* [What is required]: Shown below are entries with pictures; the line with "cell phone: none" through the line with "pen holder: present" is the span to retype exactly, and the pictures stay out.

* [Records shown]:
::::::::

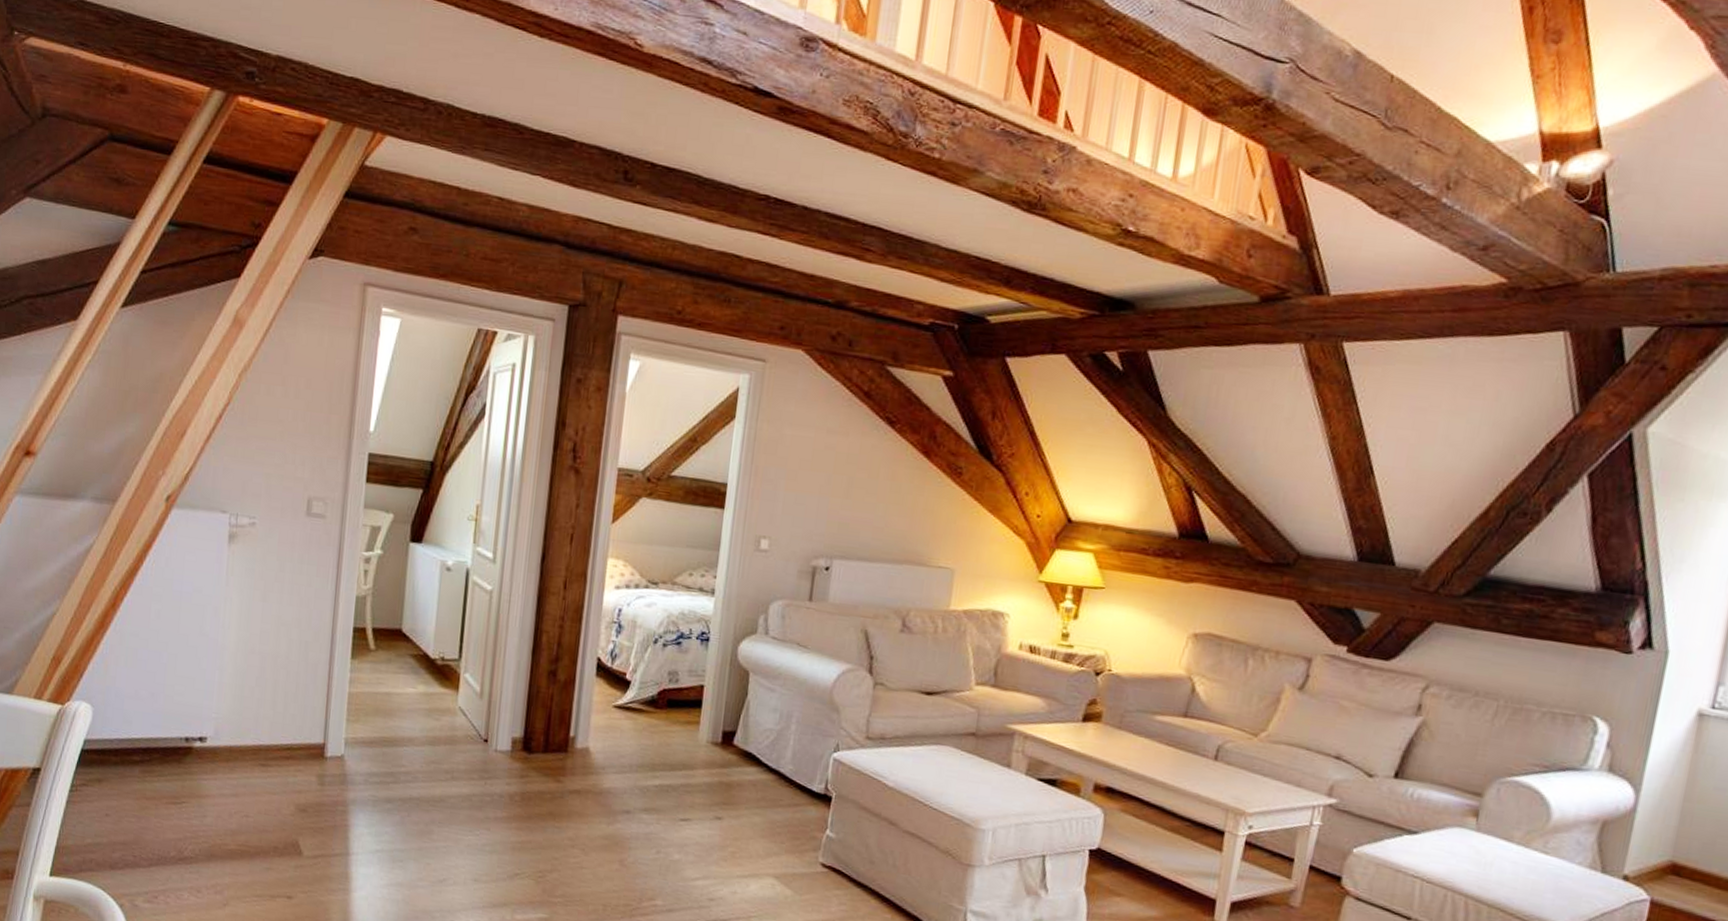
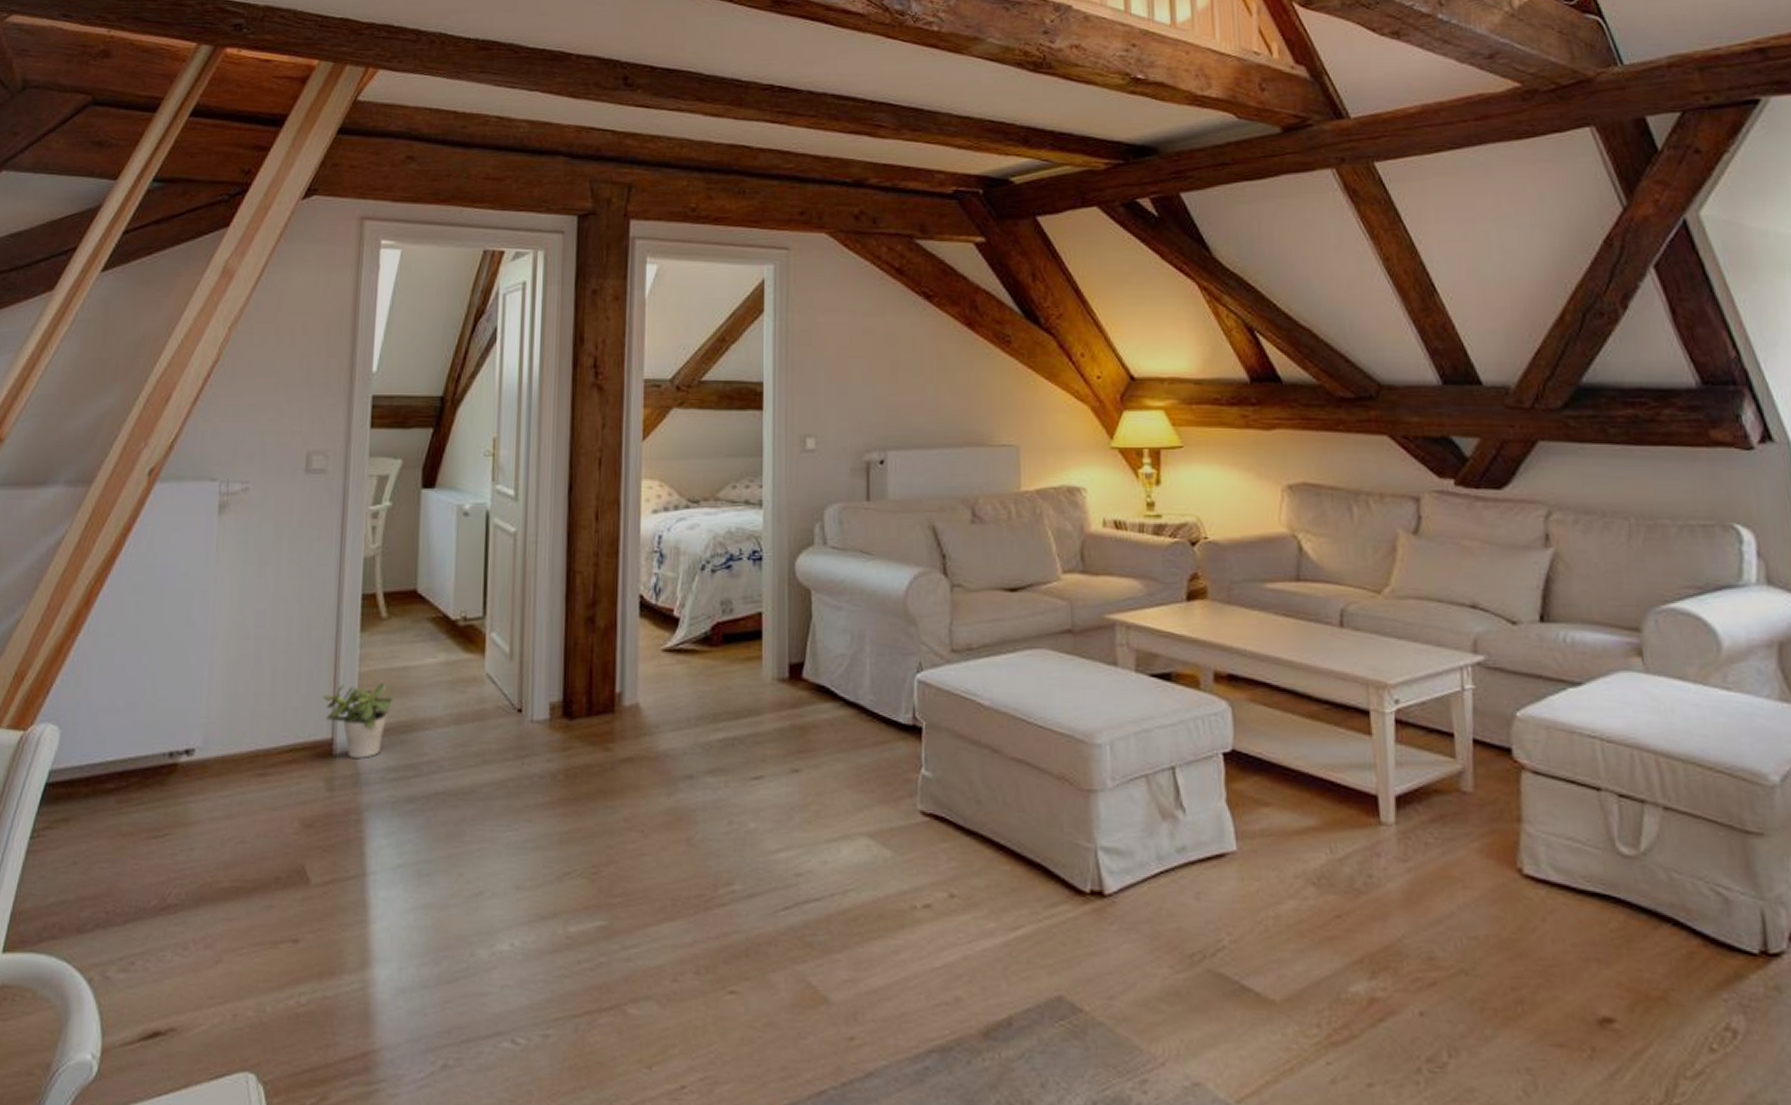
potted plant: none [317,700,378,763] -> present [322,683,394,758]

::::::::

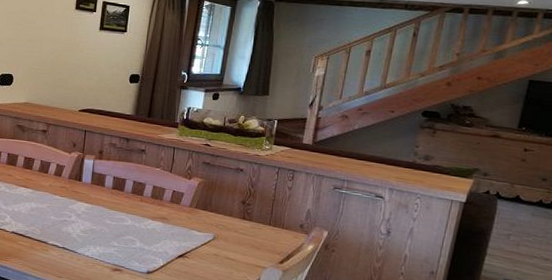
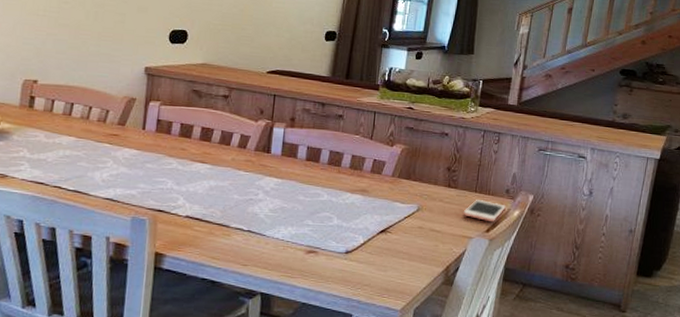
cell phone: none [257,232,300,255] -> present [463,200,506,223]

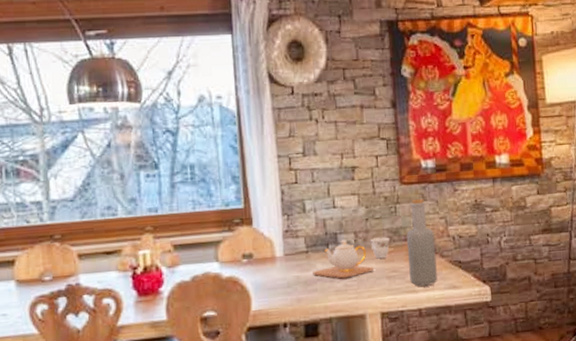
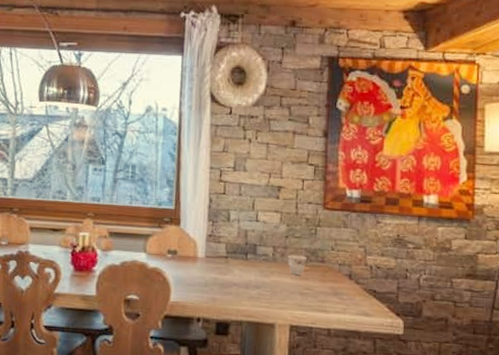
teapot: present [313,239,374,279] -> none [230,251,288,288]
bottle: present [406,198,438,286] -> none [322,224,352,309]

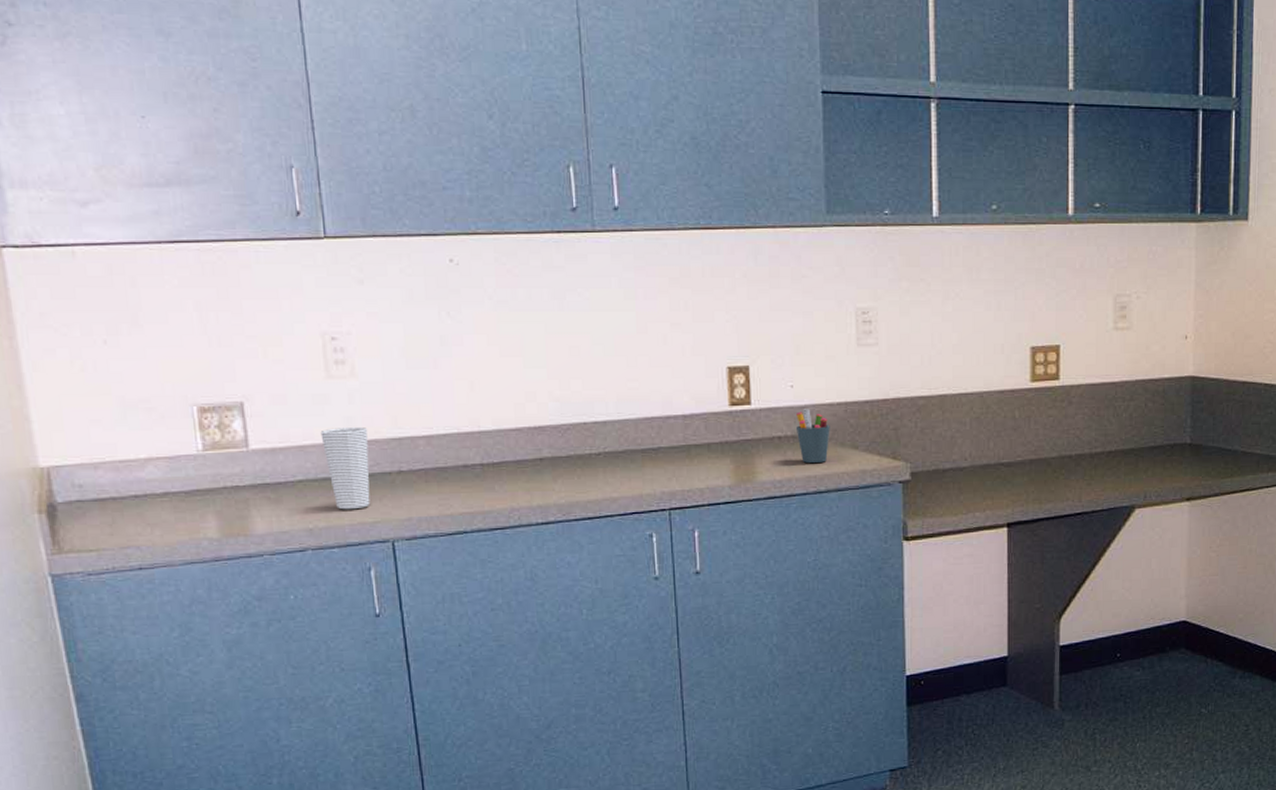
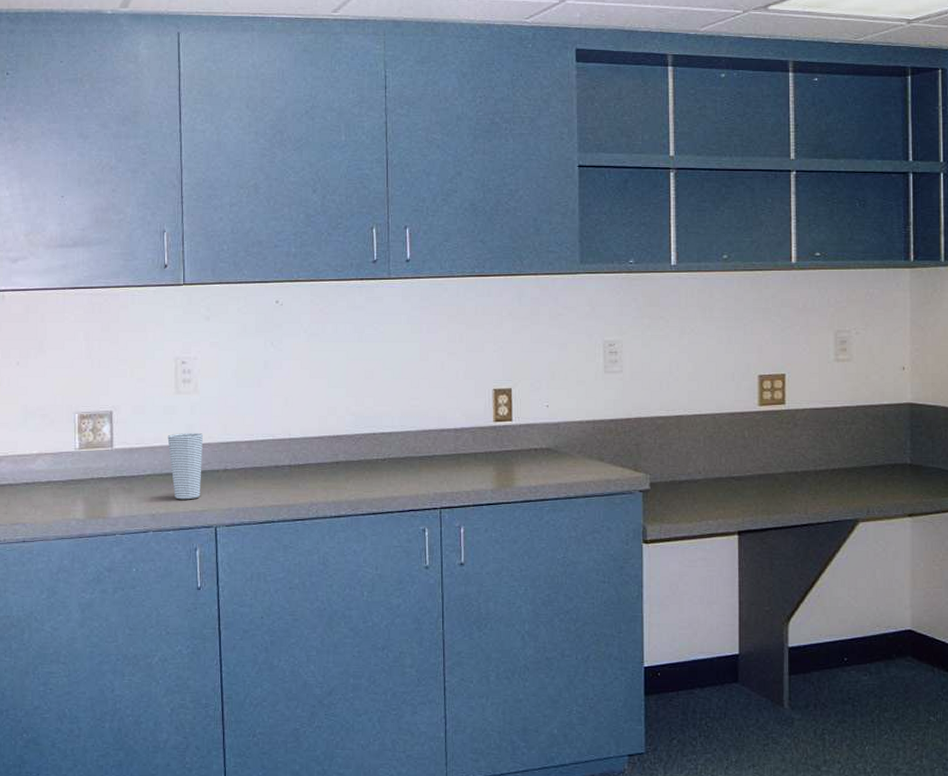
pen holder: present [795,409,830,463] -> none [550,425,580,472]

::::::::

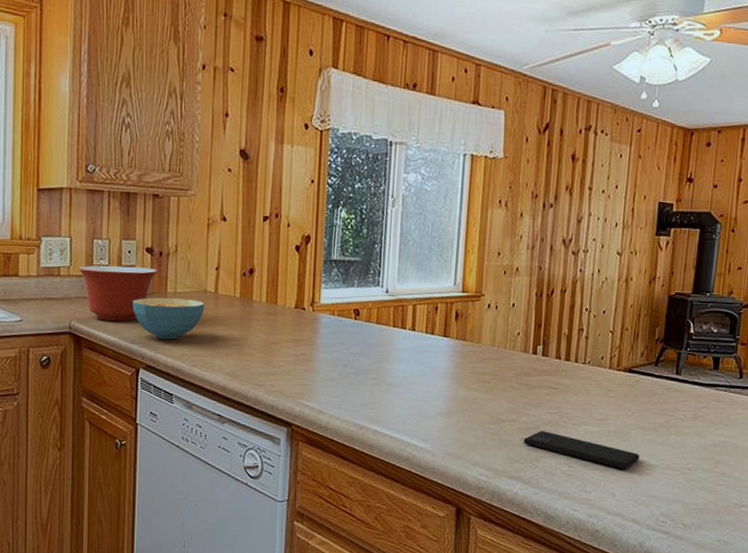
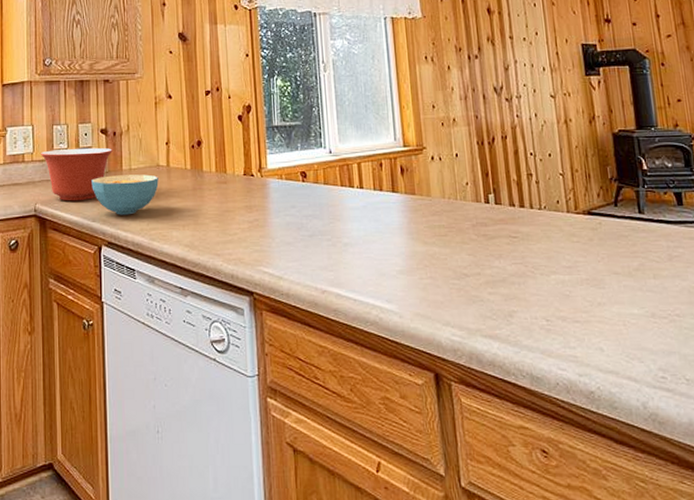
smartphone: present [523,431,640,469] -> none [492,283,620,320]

::::::::

* [Your solution]:
cell phone: none [257,232,300,255] -> present [463,200,506,223]

teapot: present [313,239,374,279] -> none [230,251,288,288]
bottle: present [406,198,438,286] -> none [322,224,352,309]

pen holder: present [795,409,830,463] -> none [550,425,580,472]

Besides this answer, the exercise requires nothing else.